Prácticamente todos los proyectos presentados por los jóvenes correspondieron a una serie de aplicaciones, las comúnmente conocidas Apps, es decir, herramientas de software para teléfonos inteligentes (smartphones) y tablets. Aunque los equipos eran multidisciplinarios y, por lo tanto, sus integrantes eran de carreras de programación, administración, negocios, entre otras más, pero en todos los casos sumaron sus conocimientos para demostrar la viabilidad de sus proyectos.

Fue notorio en las explicaciones de los jóvenes, la búsqueda por conciliar dos dimensiones en conflicto: la tecnológica, precisa, predecible, programable y autoajustable, propia de los programas computacionales (software). La otra, la real, propia de la dinámica urbana, donde prevalece la anarquía, el conflicto de intereses, la falta de orden e incluso lo impredecible que puede resultar a mediano plazo.

Obviamente que los proyectos tenían un propósito vinculado con la innovación, pero me hacen suponer que existe un marcado interés de los jóvenes por buscar, en la tecnología, soluciones a diversos problemas de la ciudad; obviamente porque con el dominio en este tipo de herramientas es un campo donde se sienten cómodos y seguramente, porque las decisiones correspondientes a los aspectos político-administrativos se encuentran fuera de su alcance.

Por algunas preguntas relacionadas con la motivación que los llevó a desarrollar los proyectos, me aventuro a afirmar que la capacidad de observación, análisis y reflexiones en torno a su experiencia como habitantes de una ciudad, los lleva a buscar soluciones con sus recursos disponibles. Así las propuestas relacionadas con el transporte público se presentaban con base en su experiencia personal de usuarios de este tipo de transporte; por el contrario, aquellos usuarios de vehículos particulares desarrollaron proyectos relacionados con la disponibilidad de estacionamientos, alternativas para minimizar recorridos o disminuir el consumo de combustible.

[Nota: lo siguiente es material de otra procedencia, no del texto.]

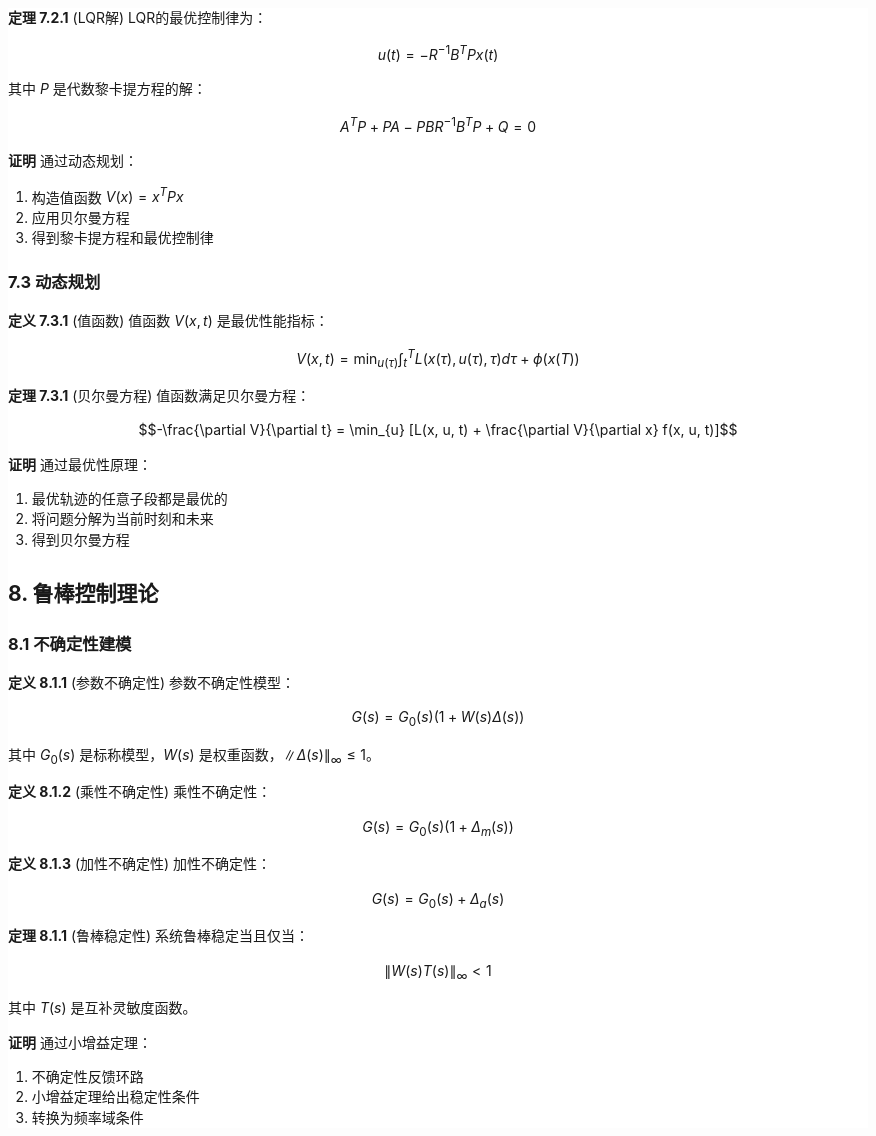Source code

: **定理 7.2.1** (LQR解) LQR的最优控制律为：

$$u(t) = -R^{-1}B^TPx(t)$$

其中 $P$ 是代数黎卡提方程的解：

$$A^TP + PA - PBR^{-1}B^TP + Q = 0$$

**证明** 通过动态规划：

1. 构造值函数 $V(x) = x^TPx$
2. 应用贝尔曼方程
3. 得到黎卡提方程和最优控制律

### 7.3 动态规划

**定义 7.3.1** (值函数) 值函数 $V(x, t)$ 是最优性能指标：

$$V(x, t) = \min_{u(\tau)} \int_t^T L(x(\tau), u(\tau), \tau) d\tau + \phi(x(T))$$

**定理 7.3.1** (贝尔曼方程) 值函数满足贝尔曼方程：

$$-\frac{\partial V}{\partial t} = \min_{u} [L(x, u, t) + \frac{\partial V}{\partial x} f(x, u, t)]$$

**证明** 通过最优性原理：

1. 最优轨迹的任意子段都是最优的
2. 将问题分解为当前时刻和未来
3. 得到贝尔曼方程

## 8. 鲁棒控制理论

### 8.1 不确定性建模

**定义 8.1.1** (参数不确定性) 参数不确定性模型：

$$G(s) = G_0(s)(1 + W(s)\Delta(s))$$

其中 $G_0(s)$ 是标称模型，$W(s)$ 是权重函数，$\|\Delta(s)\|_\infty \leq 1$。

**定义 8.1.2** (乘性不确定性) 乘性不确定性：

$$G(s) = G_0(s)(1 + \Delta_m(s))$$

**定义 8.1.3** (加性不确定性) 加性不确定性：

$$G(s) = G_0(s) + \Delta_a(s)$$

**定理 8.1.1** (鲁棒稳定性) 系统鲁棒稳定当且仅当：

$$\|W(s)T(s)\|_\infty < 1$$

其中 $T(s)$ 是互补灵敏度函数。

**证明** 通过小增益定理：

1. 不确定性反馈环路
2. 小增益定理给出稳定性条件
3. 转换为频率域条件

Una constante de los proyectos presentados, más allá de sus particularidades, fue la preocupación sobre el medio ambiente y buscar minimizar los contaminantes o impactos negativos sobre nuestro entorno. Incluso más allá de la posibilidad de rentabilidad o viabilidad financiera del proyecto.

En el ámbito urbano hablar de ciudades sostenibles es sinónimo de ciudades conectadas y en las que se busca la optimización del tiempo y los recursos; esto es posible gracias al empleo de la tecnología, así se ha demostrado en muchas capitales mundiales de las hoy denominadas “smart cities”. Las ciudades inteligentes, como se han traducido se considera que son inteligentes no sólo en la forma en que sus gobiernos usan la tecnología, sino también en la forma en que controlan, analizan, planifican y administran la ciudad.

Este proceso mundial de transformación del mundo urbano, hoy por hoy, se ubica como la única solución para contener y reducir las repercusiones ambientales y las desigualdades sociales que la urbanización ha provocado.

Puede afirmarse que las nuevas generaciones están convencidas del enorme potencial que tiene el uso de la tecnología para generar nuevos esquemas de funcionamiento en las ciudades, no se trata sólo de resolver problemas existentes; sino de hacer más eficiente el uso de los recursos humanos, ambientales o financieros. Y es que, hay un impulso sin precedentes para que, a través de la innovación, logremos avanzar como sociedad en el objetivo de la sustentabilidad tan necesaria hoy en día.

Sin duda alguna, despertar en las generaciones de jóvenes la creatividad a fin de innovar posibles soluciones a viejos problemas, constituye no sólo un excelente ejercicio en su formación académica, que incentiva su capacidad de emprendimiento tan necesaria hoy en día; sino que además representa un escenario propicio para encauzar su habilidades y potencialidades en la solución de viejos problemas y en la construcción de un mundo mejor, con una sociedad menos desigual.